Objetivo planteado a> ¿Puedes mostrar todas las líneas de las entradas de más abajo que contengan la palabra "pixels"? Ten en cuenta que se distinguen mayúsculas y minúsculas.

Texto proporcionado>
----

Lo que digo es que debe de fomentarse el uso de estas instalaciones públicas por la gente joven, facilitando su acceso y disposición para que puedan jugar, practicar deporte y relacionarse. Y deben hacerlo las administraciones públicas sin dilación y como parte de sus responsabilidades y compromisos.

Hoy en día, sin embargo, se ha generado un ecosistema en las que las relaciones sociales tienen que estar controladas por las autoridades, reguladas y mercantilizadas en favor del dinero. Las y los jóvenes ya sólo pueden relacionarse en el contexto fiesta en discotecas y bares. El alcohol es la droga legal que favorece el control social.

Ahora voy a relatar algo que me ocurrió el otro día en el ascensor:

La puerta doble del ascensor se desliza. En su interior mi vecina del piso superior y su hijo de 8 años. Van al camping de fútbol. En las seis plantas de descenso al vestíbulo me cuenta “qué es el último día”; “qué con lo que ha costado y las vueltas que tuvieron que dar sólo ha durado tres semanas, y a ver qué hacen ahora con el crío”; “qué el niño está triste porque no va a poder seguir jugando con sus amigos”; Suelto “Disfruta del último día e intentar quedar más días para jugar. Seguro que hay pistas e instalaciones para jugar”. La madre me mira extrañada, pero notó como se le ha encendido una bombilla.



El deporte queda excluido. El derecho al deporte en España también ha pasado a ser un negocio. Y al igual que sucede con el contexto de fiesta las relaciones sociales que se tejen en ese ámbito entre los participantes, se circunscriben a los límites de la práctica en cuestión. Es decir, quienes se conocen de fiesta, se verán de y para la fiesta, hablarán de fiesta y organizarán la fiesta. Por lo general, no se admiten y no se favorece la inclusión de otras esferas de asociacionismo, compañerismo o de actividades fuera de ese círculo. Con el deporte mercantilizado en su base pasa lo mismo. Es una brillante consecuencia de la inclusión del dinero en las relaciones humanas: la limitación de las relaciones personales al marco que tiene un precio.

Hoy en día los niños, y niñas, no quedan para jugar al fútbol. Tienen que ir al club del barrio o de la ciudad, contra más elitista y más caro mejor, para relacionarse. Tienen que pasar por caja. Matrículas y pagos por ficha que llegan hasta los 500€ por practicar fútbol. Sí, te dan el chándal y ropa deportiva con el emblema del club seguramente cosida por otros infantes del otro lado del mundo. Todo es profesionalizado hasta el absurdo. Se alimenta una burbuja que aliena a los jóvenes y embrutece a los padres convencidos de haber procreado a la nueva estrella. El individualismo es lacerante, la competitividad el motor, vencer y humillar al rival los objetivos. Queda prohibido juntarse, conocerse y cooperar. Se busca la competitividad entre iguales y la posterior, en realidad desde el primer momento, exclusión de los que son diferentes, primero por pobres y luego por "malos".

----

Objetivo planteado b> Cambia "ascensor" por "elevador" en el texto sobre el deporte y las relaciones sociales y reproduce el fragmento que empieza en las palabras "Ahora voy a" y termina tras "encendido una bombilla.".

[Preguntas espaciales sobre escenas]
----

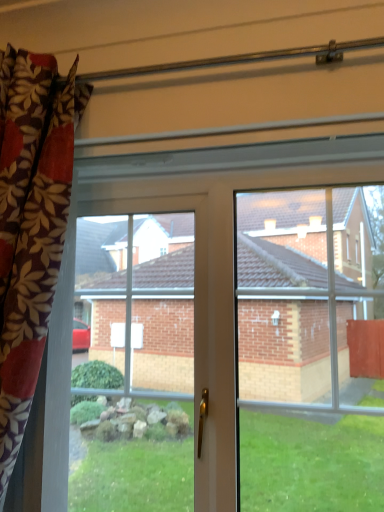
The height and width of the screenshot is (512, 384). I want to click on patterned fabric curtain at left, so click(x=30, y=227).

Image resolution: width=384 pixels, height=512 pixels. What do you see at coordinates (30, 227) in the screenshot? I see `patterned fabric curtain at left` at bounding box center [30, 227].

This screenshot has height=512, width=384. I want to click on patterned fabric curtain at left, so click(30, 227).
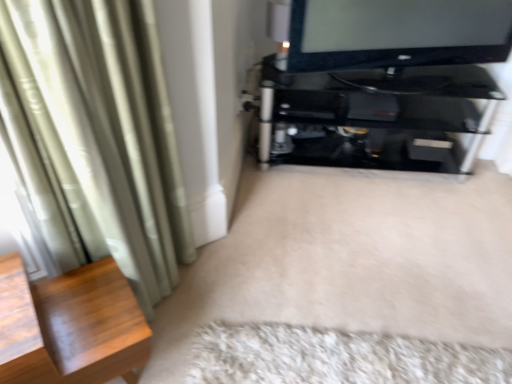
Question: From a real-world perspective, is black glossy television at upper right positioned above or below silky green curtain at left?

Choices:
 (A) below
 (B) above

Answer: (B)

Question: Does point (501, 8) appear closer or farther from the camera than point (121, 157)?

Choices:
 (A) closer
 (B) farther

Answer: (B)

Question: Estimate the real-world distances between objects in this image. Which object is farther from the black glossy television at upper right?

Choices:
 (A) white fluffy rug at lower center
 (B) black glass shelf at upper right
 (C) wooden side table at left
 (D) silky green curtain at left

Answer: (C)

Question: Which object is the farthest from the black glossy television at upper right?

Choices:
 (A) white fluffy rug at lower center
 (B) silky green curtain at left
 (C) black glass shelf at upper right
 (D) wooden side table at left

Answer: (D)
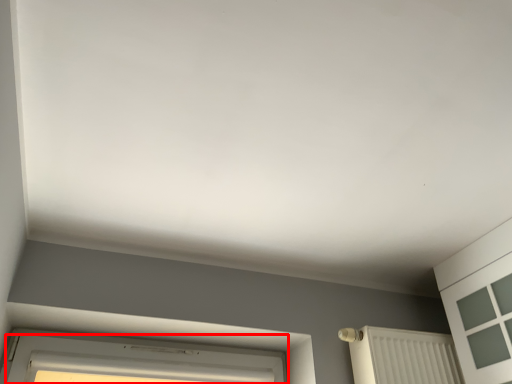
Question: From the image, what is the correct spatial relationship of window (annotated by the red box) in relation to radiator?

Choices:
 (A) left
 (B) right

Answer: (A)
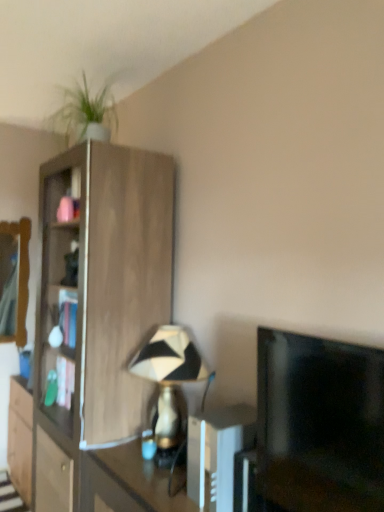
Question: Considering the relative sizes of black glossy tv at right and white plastic remote control at center in the image provided, is black glossy tv at right bigger than white plastic remote control at center?

Choices:
 (A) yes
 (B) no

Answer: (A)

Question: Does black glossy tv at right have a greater width compared to white plastic remote control at center?

Choices:
 (A) no
 (B) yes

Answer: (A)

Question: Does black glossy tv at right have a lesser height compared to white plastic remote control at center?

Choices:
 (A) yes
 (B) no

Answer: (B)

Question: From a real-world perspective, is black glossy tv at right on top of white plastic remote control at center?

Choices:
 (A) yes
 (B) no

Answer: (A)

Question: Is black glossy tv at right oriented towards white plastic remote control at center?

Choices:
 (A) yes
 (B) no

Answer: (B)

Question: Considering the positions of black and white geometric lampshade at center and white plastic remote control at center in the image, is black and white geometric lampshade at center wider or thinner than white plastic remote control at center?

Choices:
 (A) wide
 (B) thin

Answer: (B)

Question: Is black and white geometric lampshade at center in front of or behind white plastic remote control at center in the image?

Choices:
 (A) front
 (B) behind

Answer: (B)

Question: Does point (145, 357) appear closer or farther from the camera than point (221, 454)?

Choices:
 (A) closer
 (B) farther

Answer: (B)

Question: Is black and white geometric lampshade at center inside the boundaries of white plastic remote control at center, or outside?

Choices:
 (A) inside
 (B) outside

Answer: (B)

Question: Is white plastic remote control at center inside or outside of black glossy tv at right?

Choices:
 (A) inside
 (B) outside

Answer: (B)

Question: Would you say white plastic remote control at center is to the left or to the right of black glossy tv at right in the picture?

Choices:
 (A) right
 (B) left

Answer: (B)

Question: Looking at the image, does white plastic remote control at center seem bigger or smaller compared to black glossy tv at right?

Choices:
 (A) big
 (B) small

Answer: (B)

Question: In terms of height, does white plastic remote control at center look taller or shorter compared to black glossy tv at right?

Choices:
 (A) tall
 (B) short

Answer: (B)

Question: Is black glossy tv at right inside the boundaries of wooden mirror at left, or outside?

Choices:
 (A) outside
 (B) inside

Answer: (A)

Question: From their relative heights in the image, would you say black glossy tv at right is taller or shorter than wooden mirror at left?

Choices:
 (A) short
 (B) tall

Answer: (A)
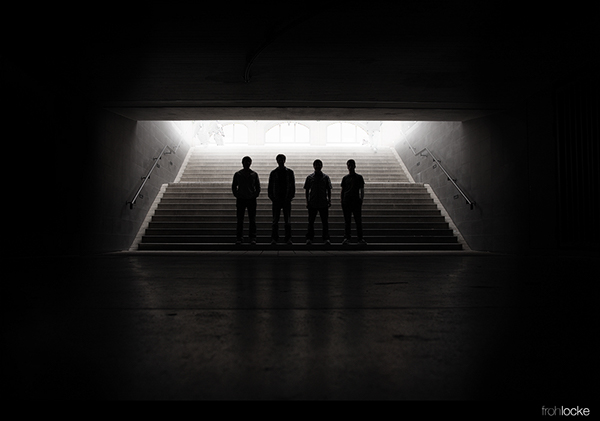
Where is `window`? Image resolution: width=600 pixels, height=421 pixels. window is located at coordinates (275, 135), (290, 132), (302, 133), (331, 132), (342, 132), (360, 132), (240, 136), (234, 134).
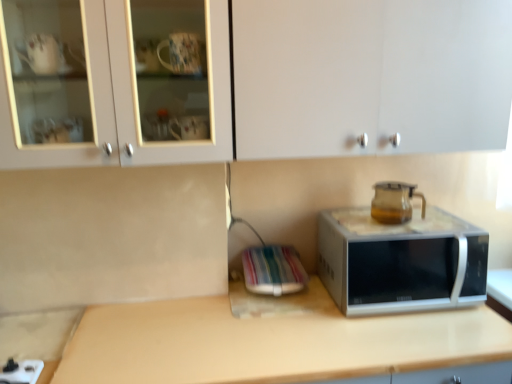
Find the location of `free space in front of silver metallic microwave at center`. free space in front of silver metallic microwave at center is located at coordinates (434, 342).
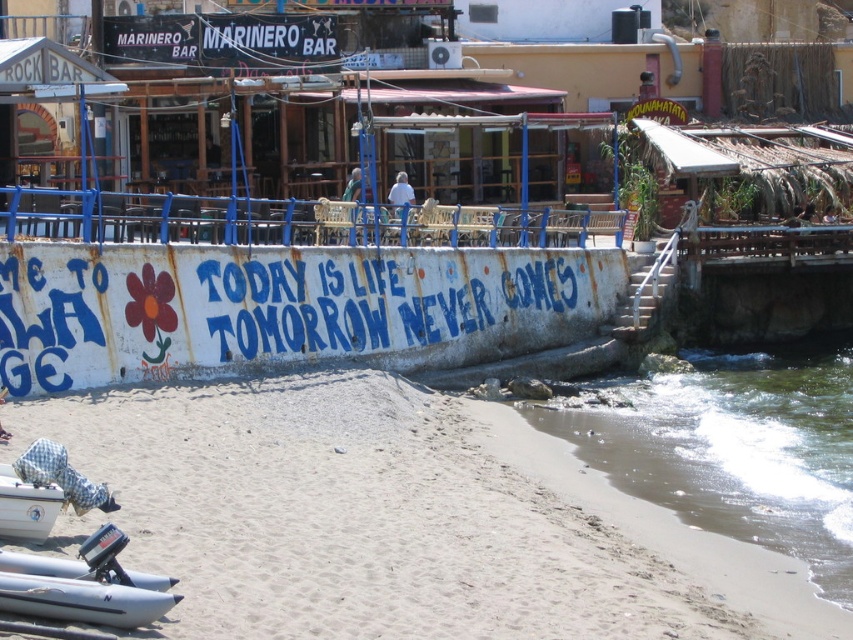
Question: Which is nearer to the white matte boat at lower left?

Choices:
 (A) white sandy beach at lower left
 (B) white rubber boat at lower left

Answer: (B)

Question: Is the position of white sandy beach at lower left less distant than that of clear water at lower right?

Choices:
 (A) yes
 (B) no

Answer: (A)

Question: Which point is farther to the camera?

Choices:
 (A) (45, 492)
 (B) (614, 637)
 (C) (753, 465)

Answer: (C)

Question: Does white rubber boat at lower left appear on the right side of white matte boat at lower left?

Choices:
 (A) yes
 (B) no

Answer: (A)

Question: Does clear water at lower right have a larger size compared to white rubber boat at lower left?

Choices:
 (A) yes
 (B) no

Answer: (A)

Question: Which point is closer to the camera taking this photo?

Choices:
 (A) (759, 420)
 (B) (416, 472)
 (C) (22, 500)

Answer: (C)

----

Solución escrita a>
Image resolution: width=384 pixels, height=512 pixels. What do you see at coordinates (30, 227) in the screenshot? I see `patterned fabric curtain at left` at bounding box center [30, 227].
Where is `window`? Image resolution: width=600 pixels, height=421 pixels. window is located at coordinates (275, 135), (290, 132), (302, 133), (331, 132), (342, 132), (360, 132), (240, 136), (234, 134).

Solución escrita b>
Ahora voy a relatar algo que me ocurrió el otro día en el elevador:

La puerta doble del elevador se desliza. En su interior mi vecina del piso superior y su hijo de 8 años. Van al camping de fútbol. En las seis plantas de descenso al vestíbulo me cuenta “qué es el último día”; “qué con lo que ha costado y las vueltas que tuvieron que dar sólo ha durado tres semanas, y a ver qué hacen ahora con el crío”; “qué el niño está triste porque no va a poder seguir jugando con sus amigos”; Suelto “Disfruta del último día e intentar quedar más días para jugar. Seguro que hay pistas e instalaciones para jugar”. La madre me mira extrañada, pero notó como se le ha encendido una bombilla.